WHAT THIS TASK INVOLVES
Copy each item below word for word, leaving out the pictures.

- - - - - - -

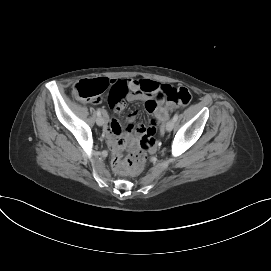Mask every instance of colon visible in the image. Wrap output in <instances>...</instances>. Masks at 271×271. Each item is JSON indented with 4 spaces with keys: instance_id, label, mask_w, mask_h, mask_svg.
I'll use <instances>...</instances> for the list:
<instances>
[{
    "instance_id": "obj_1",
    "label": "colon",
    "mask_w": 271,
    "mask_h": 271,
    "mask_svg": "<svg viewBox=\"0 0 271 271\" xmlns=\"http://www.w3.org/2000/svg\"><path fill=\"white\" fill-rule=\"evenodd\" d=\"M109 84L110 82L105 78L81 80L73 86L72 92L79 99L96 100L107 90ZM157 98L166 99L172 105L185 106L190 103L192 96L187 88L166 85L158 93ZM156 126V122L152 121L147 133L141 139L139 148L133 149L124 157L120 154L113 156L112 166L115 171L123 174H136L144 168L146 152L152 149L156 143L153 137Z\"/></svg>"
}]
</instances>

- - - - - - -

SOLUTION FOR THIS TASK
Mask every instance of colon visible in the image. Wrap output in <instances>...</instances>. Masks at 271×271. Each item is JSON indented with 4 spaces with keys: instance_id, label, mask_w, mask_h, mask_svg.
I'll use <instances>...</instances> for the list:
<instances>
[{
    "instance_id": "obj_1",
    "label": "colon",
    "mask_w": 271,
    "mask_h": 271,
    "mask_svg": "<svg viewBox=\"0 0 271 271\" xmlns=\"http://www.w3.org/2000/svg\"><path fill=\"white\" fill-rule=\"evenodd\" d=\"M109 84L110 82L105 78L81 80L73 86L72 92L79 99L96 100L107 90ZM157 98L166 99L172 105L185 106L190 103L192 96L187 88L166 85L158 93ZM156 126V122L152 121L147 133L141 139L139 148L133 149L124 157L120 154L113 156L112 166L115 171L123 174H136L144 168L146 152L152 149L156 143L153 137Z\"/></svg>"
}]
</instances>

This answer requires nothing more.